Лакей принес тем временем чай. Машко для подкрепления сил долил чашку коньяком и, остудив ее таким образом, выпил одним духом.

— Ты лучше меня во всем разбираешься, — сказал Поланецкий, — и все доводы против отъезда, в пользу того, чтобы остаться и попытаться поладить с кредиторами, ты сам, наверно, уже обдумал. Поэтому я хочу спросить о другом. Чем ты собираешься заняться, есть ли у тебя что-нибудь на примете? И деньги хотя бы на дорогу?

— Есть. На сто тысяч обанкротиться или на сто десять — это уже значения не имеет, но спасибо за вопрос. — И Машко опять подлил коньяку в чай. — Не думай, будто я запил с горя, просто я сегодня еще с утра не присел и устал безумно. Ах, хорошо, теперь немного подкрепился. Скажу тебе откровенно: надежды я еще не потерял. Пулю в лоб, как видишь, не пустил — вот тебе лучшее доказательство. Это все устарело, это все мелодрама. Я понимаю: здесь для меня все кончено, но на здешней почве особенно-то и не развернешься. Интереса настоящего нет, да и простора. То ли дело Европа, Париж! Вот где колесо фортуны оседлать можно — со дна под самое небо взлететь. Да что тут распространяться! У того же Гирша, когда он уезжал, и трехсот франков небось не было! Ладно, можешь мне не говорить, в нашем тухлом болоте это миражем кажется, горячечным бредом банкрота… Но там и поглупей меня миллионы наживали, да, поглупее!.. Пан или пропал, но уж если ворочусь когда-нибудь… — И, сжав кулаки — чай с коньяком оказывал, видимо, свое действие, — прибавил: — Вот увидишь!..

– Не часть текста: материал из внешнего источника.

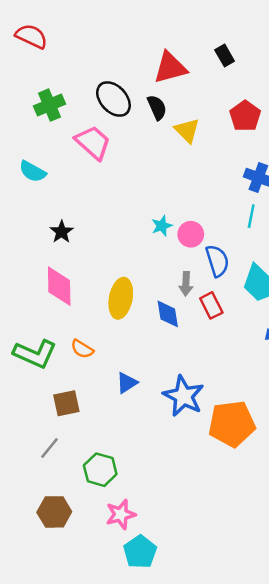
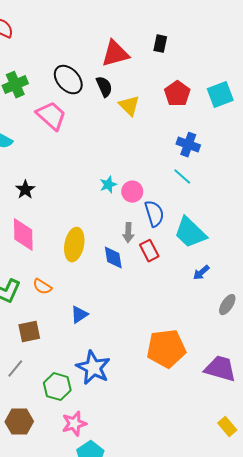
black rectangle: (225, 56) -> (160, 44), turned 42
cyan line: (251, 216) -> (182, 177), turned -60
blue star: (184, 396) -> (93, 368), moved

— Миражи не миражи, — отозвался Поланецкий, — но, во всяком случае, еще дело будущего. А пока-то что?

В тоне его чувствовалось растущее раздражение.

— А пока… — ответил Машко не сразу, — пока что мошенником будут считать. Никому и в голову не придет, что крах краху рознь… Я вот, к примеру, у жены ни одной подписи не взял, ни единого поручительства, ни разу капитал ее не тронул, сколько было до замужества, столько и осталось… Поеду один и, пока не устроюсь, здесь ее оставлю с матерью. Не знаю, слышал ли ты, что Краславская ослепла совсем. С собой я не могу их взять, так как не знаю даже, где еще поселюсь… в Париже или Антверпене… Но надеюсь, мы ненадолго разлучаемся… Они ничего еще и не подозревают… Вот в чем трагедия, вот что меня мучает…

Машко схватился за голову и зажмурился, словно от боли.

— Когда ты едешь? — спросил Поланецкий.

— Не знаю еще, но сообщу тебе. Ты мне вызвался помочь, так помоги — но не деньгами. От жены на первых порах все отвернутся. Не оставляйте ее совсем, возьми хоть ты под свою опеку. Ладно? Ты всегда был ко мне расположен — и к ней тоже, я знаю.

«Ей-богу, спятить можно!» — подумал Поланецкий, но вслух сказал:

— Ладно.

— Сердечное тебе спасибо. И еще одна просьба к тебе. Они обе очень тебя уважают, и жена, и теща. Каждому твоему слову верят. Выгороди меня хоть немного перед женой. Растолкуй ей, что одно дело — мошенничество, а другое — невезение. Право же, не такой я негодяй, за какого меня примут. Ведь мог бы и жену разорить, а вот не разорил, мог и у тебя призанять еще несколько тысяч, но не занял. Словом, ты сумеешь изложить все, как надо, — и она тебе поверит. Сделай для меня, хорошо?